Homm, Joseph McAdams of Hot Springs and Richard Smyth of Amelia Island, Fla., are suing Moudy; McCord; Lynn Bradley of El Dorado, UCAP's chief financial officer; and David Colwell, UCAP's chief operating officer. The investors also have named the Little Rock accounting firm Moore Stephens Frost in their lawsuit filed in U.S. District Court in Hot Springs.

The investors are seeking more than $30 million in damages for alleged fraud, violations of sate and federal securities laws, breach of contract, and breach of fiduciary duty.

"The defendants used false and misleading financial reports that hid more than $30 million in losses and glorified financial forecasts to induce further investment including investments by Homm and McAdams," according to the lawsuit filed in May by the investors. "(Moore Stephens Frost) was an active participant in the scheme to defraud, recklessly issuing false financial statements which it knew would be used to raise money from plaintiffs."

Moudy and McCord deny the allegations. Bradley and Colwell haven't filed their answers yet and couldn't be reached for comment.

Moore Stephens Frost vehemently has denied that it did anything wrong and has asked that the case be thrown out of court.

"The complaint does not plead a single fact--a single document, memorandum, e-mail, meeting, etc.--that even arguably raises any (much less a strong) inference that MSF made or issued a false statement knowing that it was false or that MSF had any improper motive to engage in fraudulent conduct," MSF said in its court documents.

MSF also said the statute of limitations has run on the allegations.

McCord and Moudy said they too lost millions in UCAP, which had operations in Arkansas through its main subsidiary, United Capital Mortgage Corp. of Aurora, Colo.

McCord and Moudy have filed their own lawsuit against UCAP seeking a judgment for any amount that they have to pay related to UCAP.

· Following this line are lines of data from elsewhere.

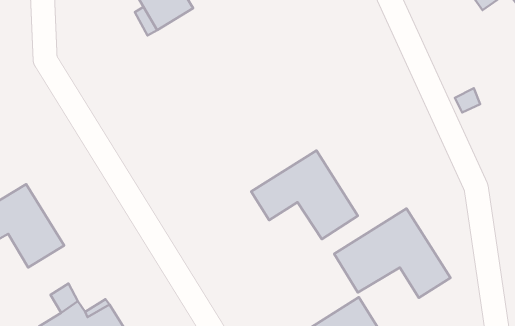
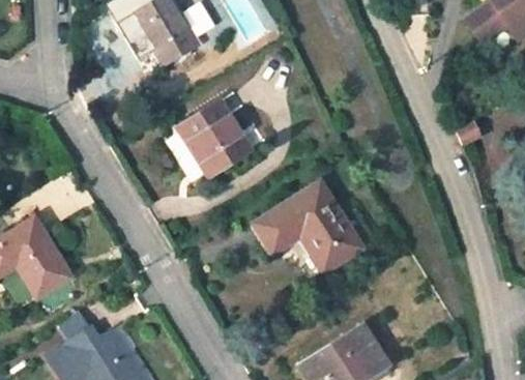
building: none -> [177,100,249,177]
building: [334,208,450,298] -> none

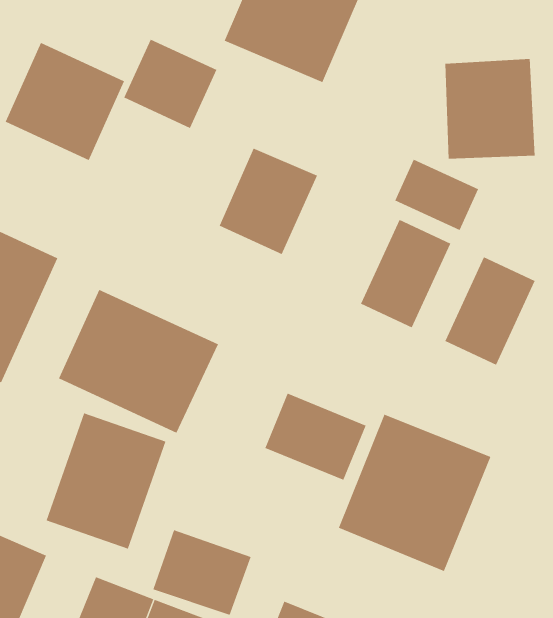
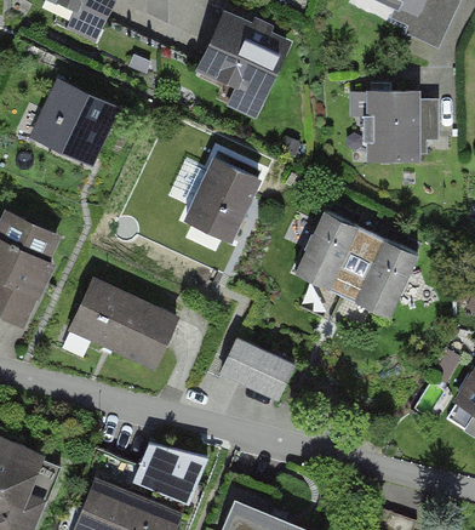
building: [123,39,217,129] -> none
building: [394,159,479,231] -> none
building: [46,413,166,550] -> none
building: [338,414,491,572] -> none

McCord is seeking more than $3.5 million that he has lost as result of being a creditor and investor of UCAP.

Moudy said in his court papers that there was never any "fraudulent scheme" by anyone to encourage the plaintiffs to invest in UCAP or loan the company money.

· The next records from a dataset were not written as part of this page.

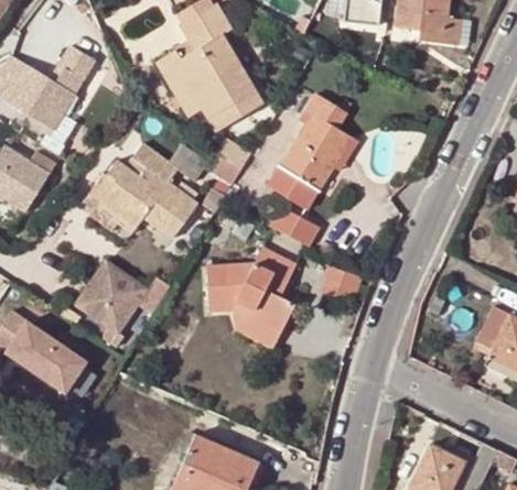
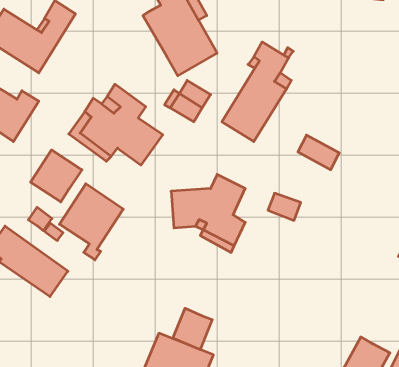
building: [155,51,202,119] -> none
building: [269,208,317,249] -> [298,135,339,170]
building: none -> [31,150,82,202]
building: none -> [173,308,212,350]

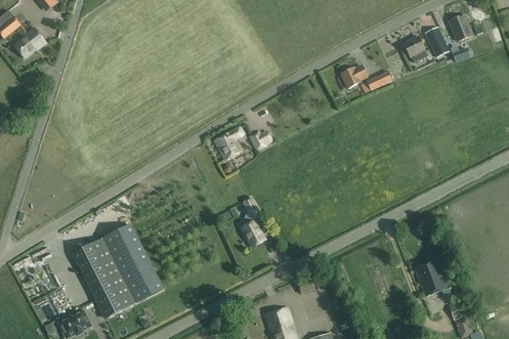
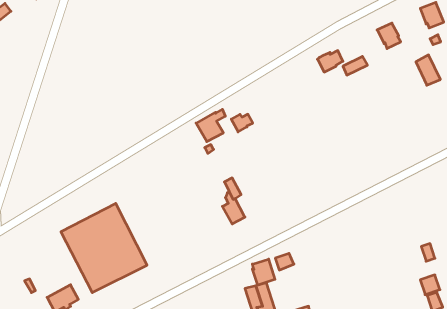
building: [424,26,450,57] -> [416,55,440,85]
building: [13,28,45,57] -> none
building: [414,259,446,295] -> none
building: none -> [252,259,275,285]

The four Arkansas businessmen blame the demise of UCAP on the investors, who Moudy said were trying to control UCAP, a once profitable company co-founded by McCord in 1986.

But the investors said that from November 2001 until April 2004, the four Arkansans controlled UCAP and its subsidiary, and they ruined the business.

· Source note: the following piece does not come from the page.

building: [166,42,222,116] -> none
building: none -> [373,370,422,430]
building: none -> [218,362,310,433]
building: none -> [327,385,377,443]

"The control exercised by the Arkansas Four allowed them to keep the true financial condition of UCAP hidden from plaintiffs, outside directors, investors and the SEC," the investors said in the lawsuit.

The motive for keeping the true financial picture murky, the investors alleged, "was to enable UCAP to continue its lending arrangement with its primary lender, (GMAC Residential Mortgage Funding Corp.) ... (The lender) required UCAP to meet certain financial covenants, such as tangible net worth, shareholder's equity, leverage ratios and net income."

McCord personally guaranteed the mortgage funding's line of credit and was "highly motivated" to make UCAP's financial statements avoid recognition of losses or any facts that would cause the lender any concern about the financial viability of UCAP, the investors said.

"During the period from January 2000 until April 2004, defendants intentionally manipulated the UCAP income statements and balance sheet to enable UCAP to meet the financial covenants of the (Residential Mortgage Funding) loan," the investors said.

David Wells, a Little Rock attorney who is representing McCord and Moudy, said, "We don't believe the case has merit, and we think the details provided in the pleadings clearly establishes that."

Beginnings

UCAP was a multistate provider of mortgage lending and brokerage services that also had real estate investments.

UCAP's business was handled through its wholly owned subsidiary, United Capital Mortgage Corp., which was a full-service residential mortgage lender. It had about 200 employees and generated "substantial" revenue for UCAP.

UCAP had operated under the name of Lahaina Acquisitions Inc. of Denver. (The name wasn't changed to UCAP until July 2002.)

In October 2001, Lahaina appointed Homm, an award-winning fund manager, entrepreneur and capital markets expert, to its board of directors.